Robinson stressed that the words in the Bible are not always applicable to the modern day.
“You cannot take a modern construct, such as sexual orientation, and plug it into an ancient text,” Robinson said.
He argued that both heterosexuality and homosexuality were not known in ancient times so they were not referred to in scripture until much later.
However, Robinson remained hopeful for the future.
“Where we’re heading…is to affirm people for any of their orientations,” Robinson said, “we should become more educated and more intersectional.”
He plans to continue his mission for the improvement of the lives of LGBTQ+ people.
“I will err on the side of love, but I will never err on the side of condemnation,” Robinson said.
GSTA member Deirdre Welch (10, J&C) said that they valued what Robinson said about how sexual orientation and gender identity will differ from person to person, so no one is identical.

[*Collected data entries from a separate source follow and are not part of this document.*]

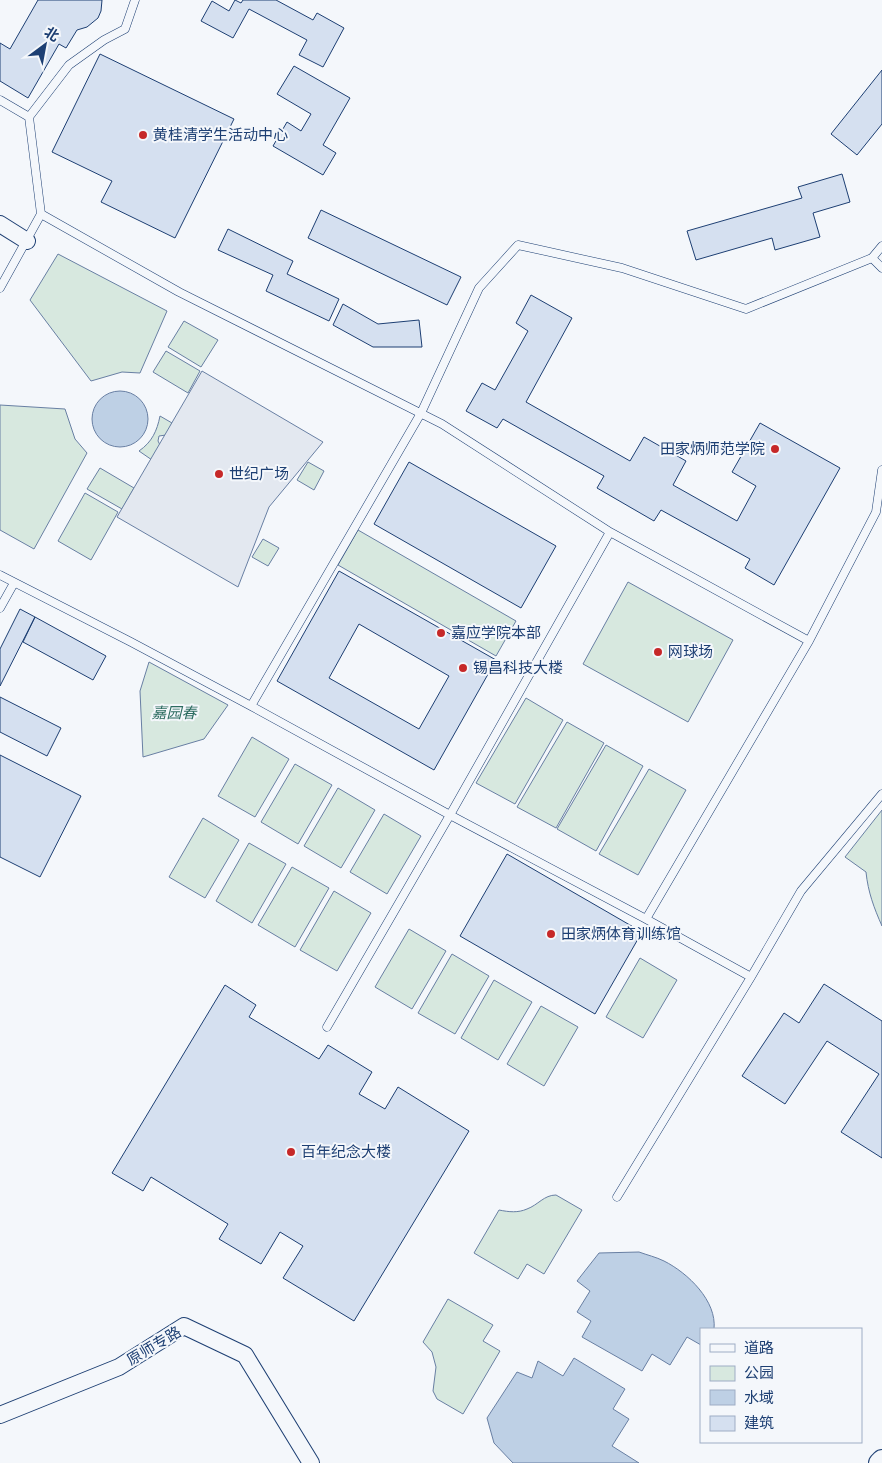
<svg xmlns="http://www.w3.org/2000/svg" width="882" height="1463" font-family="Literata,'Noto Sans SC',serif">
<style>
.green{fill:#d7e8df;stroke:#687fa3}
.parking{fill:#e3e8f0;stroke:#687fa3}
.water{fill:#bed0e5;stroke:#687fa3}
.building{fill:#d5e0f0;stroke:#1d3f73;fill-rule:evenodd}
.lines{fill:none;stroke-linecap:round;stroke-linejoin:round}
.service-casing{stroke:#1d3f73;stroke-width:9}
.minor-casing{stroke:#1d3f73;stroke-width:18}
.tertiary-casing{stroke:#1d3f73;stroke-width:22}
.service{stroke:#f4f7fb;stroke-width:8}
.minor{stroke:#f4f7fb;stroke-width:16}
.tertiary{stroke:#f4f7fb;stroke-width:20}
.poi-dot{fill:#c62828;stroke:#f4f7fb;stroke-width:2}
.labels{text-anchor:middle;stroke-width:4;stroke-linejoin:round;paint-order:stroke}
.poi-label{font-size:15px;fill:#1d3f73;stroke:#f4f7fb;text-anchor:start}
.park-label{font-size:15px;font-style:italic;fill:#2c6c60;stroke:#f4f7fb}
.street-label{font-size:15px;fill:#1d3f73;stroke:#f4f7fb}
</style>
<rect width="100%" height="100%" fill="#f4f7fb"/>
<!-- green -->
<path class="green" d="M58,254L167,311L140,373L122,372L91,381L30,300Z
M184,321L218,340L201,367L168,347Z
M166,351L200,371L188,393L153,372Z
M0,405L65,409L75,439L87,453L34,549L0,530Z
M160,416L172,423L166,435L159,436L158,441L160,445L152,460L139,451C152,442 157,431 160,416Z
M308,462L324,471L314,490L297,480Z
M100,468L134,488L122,509L87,489Z
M85,493L118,512L91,560L58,541Z
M358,530L516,621L496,656L338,565Z
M263,539L279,548L268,566L252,557Z
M628,582L733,640L688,722L583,664Z
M149,662L228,705L204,739L143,757L140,691Z
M526,698L563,720L515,804L476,783Z
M567,722L604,743L556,828L517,807Z
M252,737L289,759L255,817L218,796Z
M606,745L643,766L596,851L557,829Z
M295,764L332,785L298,844L261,822Z
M649,769L686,790L638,875L599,854Z
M338,788L375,810L341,868L304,846Z
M882,810V926C874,908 868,892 866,872L845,857Z
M384,814L421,836L387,894L350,872Z
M203,818L239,840L205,898L169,877Z
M249,843L286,864L252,923L216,901Z
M292,867L329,888L295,947L258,925Z
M334,891L371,913L337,971L300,950Z
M409,929L446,951L412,1009L375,987Z
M452,954L489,976L455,1034L418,1013Z
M640,958L677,980L643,1038L606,1017Z
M494,980L532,1002L498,1060L461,1038Z
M541,1006L578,1027L544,1086L507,1064Z
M556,1195L582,1210L544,1274L527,1264L518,1279L474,1253L499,1210C509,1212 518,1213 527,1209C538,1205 544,1195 556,1195Z
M448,1299L493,1325L483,1341L500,1351L463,1414L437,1399L433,1391L436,1367L432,1352L423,1342Z"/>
<!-- parking -->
<path class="parking" d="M202,371L323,442L269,507L238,587L117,517Z"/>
<!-- water -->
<path class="water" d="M92 419a28 28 0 1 1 56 0a28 28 0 1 1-56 0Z
M639,1252C647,1255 656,1257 664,1261C688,1273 717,1301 714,1329H701V1345L687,1337L670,1365L652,1354L642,1371L582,1337L591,1321L577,1312L590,1291L577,1281L599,1253Z
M574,1358L625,1389L613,1409L629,1419L612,1446L639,1463H513L494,1443L487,1418L517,1372L532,1378L538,1361L563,1376Z"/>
<!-- building -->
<path class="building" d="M38,0H102L101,11L98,18L87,27L77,30L66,48L59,44L28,98L0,81V43L10,49Z
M235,0L241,3L243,0H276L313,20L317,13L344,28L323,67L299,55L307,40L249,9L233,38L201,21L212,1L229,11Z
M100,54L234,119L175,238L101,202L112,181L52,152Z
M294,66L350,98L323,145L336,153L323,175L273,146L287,122L301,131L311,114L277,94Z
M882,70V124L857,155L831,134Z
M842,174L850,202L813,213L820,237L775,250L772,238L696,260L687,231L802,198L798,187Z
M321,210L461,277L447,305L308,238Z
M228,229L293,261L287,274L339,299L329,321L266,291L273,275L218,250Z
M531,295L572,318L526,402L630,461L644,437L686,461L673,485L737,521L756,486L732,472L760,423L840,468L774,585L745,568L750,559L661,510L654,521L597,488L604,476L503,419L497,428L466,411L482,383L495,390L528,331L516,323Z
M343,304L378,324L419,320L422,347H373L333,325Z
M409,462L556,546L521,608L374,524Z
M339,571L496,660L434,770L277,681ZM359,624L449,676L419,729L329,678Z
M20,609L35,617L0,686V649Z
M35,617L106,656L93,680L23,642Z
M0,697L61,728L47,756L0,732Z
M0,755L81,796L40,877L0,857Z
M507,854L642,932L595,1014L460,936Z
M824,984L882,1021V1158L841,1132L879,1074L827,1041L785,1104L742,1076L784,1013L799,1023Z
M225,985L256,1005L249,1017L319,1059L328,1045L372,1072L359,1094L385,1109L398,1087L469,1131L354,1321L283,1278L303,1246L280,1232L261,1264L219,1239L228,1224L151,1177L143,1191L112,1173Z"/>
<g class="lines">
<defs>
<path id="service" d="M0,100L29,117
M41,214L179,292L442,424L610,532L809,641L646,919
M882,246L872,258L882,268
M0,288L41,214L29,117L69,65L104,40L125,29L135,0
M0,575L131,642L251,706L450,815L646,919L751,977
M0,608L14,583
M809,641L876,512L882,470
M251,706L421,413L479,288L518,245L622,268L746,309L872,258
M327,1027L450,815L610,532
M617,1197L751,977L801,891L882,794"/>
<path id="minor" d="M0,224L27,241
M0,1415L119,1367L184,1326L245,1355L311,1463"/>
<path id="tertiary" d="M879,1463L882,1460"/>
</defs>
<!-- service casing -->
<use href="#service" class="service-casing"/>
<!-- minor casing -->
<use href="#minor" class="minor-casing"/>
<!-- tertiary casing -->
<use href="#tertiary" class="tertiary-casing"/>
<!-- service -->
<use href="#service" class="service"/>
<!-- minor -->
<use href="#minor" class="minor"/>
<!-- tertiary -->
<use href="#tertiary" class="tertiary"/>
</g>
<!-- markers -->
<g class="poi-dot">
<circle cx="143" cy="135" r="5"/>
<circle cx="775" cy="449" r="5"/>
<circle cx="219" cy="474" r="5"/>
<circle cx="441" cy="633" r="5"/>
<circle cx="658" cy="652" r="5"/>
<circle cx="463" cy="668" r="5"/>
<circle cx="551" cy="934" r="5"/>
<circle cx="291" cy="1152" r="5"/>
</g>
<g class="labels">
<!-- poi labels -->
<g class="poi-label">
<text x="153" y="140">黄桂清学生活动中心</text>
<text x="765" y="454" text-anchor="end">田家炳师范学院</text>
<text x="229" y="479">世纪广场</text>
<text x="451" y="638">嘉应学院本部</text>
<text x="668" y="657">网球场</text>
<text x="473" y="673">锡昌科技大楼</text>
<text x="561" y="939">田家炳体育训练馆</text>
<text x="301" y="1157">百年纪念大楼</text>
</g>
<!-- park labels -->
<g class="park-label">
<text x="174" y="718">嘉园春</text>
</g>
<!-- street labels -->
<g class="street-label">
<text transform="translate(154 1346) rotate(-31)" y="5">原师专路</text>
</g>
</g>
<!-- legend -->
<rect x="700" y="1328" width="162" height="115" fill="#f4f7fb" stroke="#9eadc5"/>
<rect x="710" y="1344" width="25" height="8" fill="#f4f7fb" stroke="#9eadc5"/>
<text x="744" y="1353" font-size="15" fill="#1d3f73">道路</text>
<rect x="710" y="1366" width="25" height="15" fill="#d7e8df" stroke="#9eadc5"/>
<text x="744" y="1378" font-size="15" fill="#1d3f73">公园</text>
<rect x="710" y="1390" width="25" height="15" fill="#bed0e5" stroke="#9eadc5"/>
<text x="744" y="1403" font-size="15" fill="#1d3f73">水域</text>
<rect x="710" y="1416" width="25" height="15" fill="#d5e0f0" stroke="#9eadc5"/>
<text x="744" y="1428" font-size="15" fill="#1d3f73">建筑</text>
<!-- north arrow -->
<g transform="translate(45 45) rotate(32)" stroke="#f4f7fb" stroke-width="4" paint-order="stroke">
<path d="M0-4L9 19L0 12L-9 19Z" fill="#1d3f73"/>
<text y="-8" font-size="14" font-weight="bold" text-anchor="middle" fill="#1d3f73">北</text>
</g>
</svg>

“The topics discussed were not strictly directed towards those who were religious, but also the queer community and the prejudice they, and all minorities, face,” Welch said.
Manual student Jess Mays (9, J&C) found Robinson’s speech to be educational and helpful to the school and local communities.
“He gave me a better understanding of the LGBTQ+ community as a whole,” Mays said, “he explained how each group began, and how they evolved to how they are now. It really gave me a great deal of respect for them.”
“I think he gave good insight to all of us on how and why to treat lesbian, gay, bisexual and transgender people better,” Mays said.
“Although everyone may not agree, there needs to be tolerance of others values at Manual,” Welch said.